*** Given information Section Begins ***

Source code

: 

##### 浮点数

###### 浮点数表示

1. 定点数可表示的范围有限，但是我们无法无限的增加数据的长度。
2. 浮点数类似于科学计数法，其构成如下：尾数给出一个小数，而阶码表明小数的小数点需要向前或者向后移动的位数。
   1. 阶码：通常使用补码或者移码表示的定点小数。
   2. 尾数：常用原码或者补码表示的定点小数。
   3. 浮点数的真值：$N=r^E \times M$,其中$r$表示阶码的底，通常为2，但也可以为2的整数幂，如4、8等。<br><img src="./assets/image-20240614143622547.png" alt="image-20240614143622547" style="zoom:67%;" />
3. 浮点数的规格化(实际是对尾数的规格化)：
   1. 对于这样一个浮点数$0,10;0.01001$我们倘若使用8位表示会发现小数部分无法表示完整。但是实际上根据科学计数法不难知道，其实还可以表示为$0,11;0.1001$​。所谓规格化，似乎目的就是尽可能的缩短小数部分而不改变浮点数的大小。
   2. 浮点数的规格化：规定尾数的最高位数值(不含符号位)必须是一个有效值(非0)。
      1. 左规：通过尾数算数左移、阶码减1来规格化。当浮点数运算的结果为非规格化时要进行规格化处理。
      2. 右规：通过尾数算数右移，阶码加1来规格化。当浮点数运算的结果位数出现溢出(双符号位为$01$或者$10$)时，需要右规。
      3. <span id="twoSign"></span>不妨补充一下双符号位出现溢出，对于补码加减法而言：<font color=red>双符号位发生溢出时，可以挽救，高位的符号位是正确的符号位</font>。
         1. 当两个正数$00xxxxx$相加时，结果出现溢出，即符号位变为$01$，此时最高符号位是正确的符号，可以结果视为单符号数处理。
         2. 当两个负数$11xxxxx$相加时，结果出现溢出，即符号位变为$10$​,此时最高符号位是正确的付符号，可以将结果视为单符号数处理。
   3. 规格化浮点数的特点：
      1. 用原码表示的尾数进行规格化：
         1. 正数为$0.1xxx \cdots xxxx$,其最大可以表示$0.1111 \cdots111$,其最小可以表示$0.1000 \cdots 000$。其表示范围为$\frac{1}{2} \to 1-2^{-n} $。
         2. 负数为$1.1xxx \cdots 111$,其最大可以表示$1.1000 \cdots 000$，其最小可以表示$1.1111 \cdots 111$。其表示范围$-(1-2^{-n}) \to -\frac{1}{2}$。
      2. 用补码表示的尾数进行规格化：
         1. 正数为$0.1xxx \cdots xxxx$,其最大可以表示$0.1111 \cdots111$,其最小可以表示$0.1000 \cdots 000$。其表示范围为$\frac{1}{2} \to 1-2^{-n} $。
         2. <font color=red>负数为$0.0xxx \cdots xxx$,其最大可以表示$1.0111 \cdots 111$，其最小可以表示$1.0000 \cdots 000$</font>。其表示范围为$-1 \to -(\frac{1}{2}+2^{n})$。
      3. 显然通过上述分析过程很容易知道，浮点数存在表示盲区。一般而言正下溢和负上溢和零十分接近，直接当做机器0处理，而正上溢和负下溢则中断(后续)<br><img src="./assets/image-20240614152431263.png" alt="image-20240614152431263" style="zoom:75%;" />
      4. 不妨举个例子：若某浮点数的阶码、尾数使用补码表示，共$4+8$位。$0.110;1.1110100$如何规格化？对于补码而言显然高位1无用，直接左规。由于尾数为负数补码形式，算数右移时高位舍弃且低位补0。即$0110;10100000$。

*** Given information Section Ends ***

Pick out each line of the records that contains the string "color", and copy those lines in full.

Answer:
      3. <span id="twoSign"></span>不妨补充一下双符号位出现溢出，对于补码加减法而言：<font color=red>双符号位发生溢出时，可以挽救，高位的符号位是正确的符号位</font>。
         2. <font color=red>负数为$0.0xxx \cdots xxx$,其最大可以表示$1.0111 \cdots 111$，其最小可以表示$1.0000 \cdots 000$</font>。其表示范围为$-1 \to -(\frac{1}{2}+2^{n})$。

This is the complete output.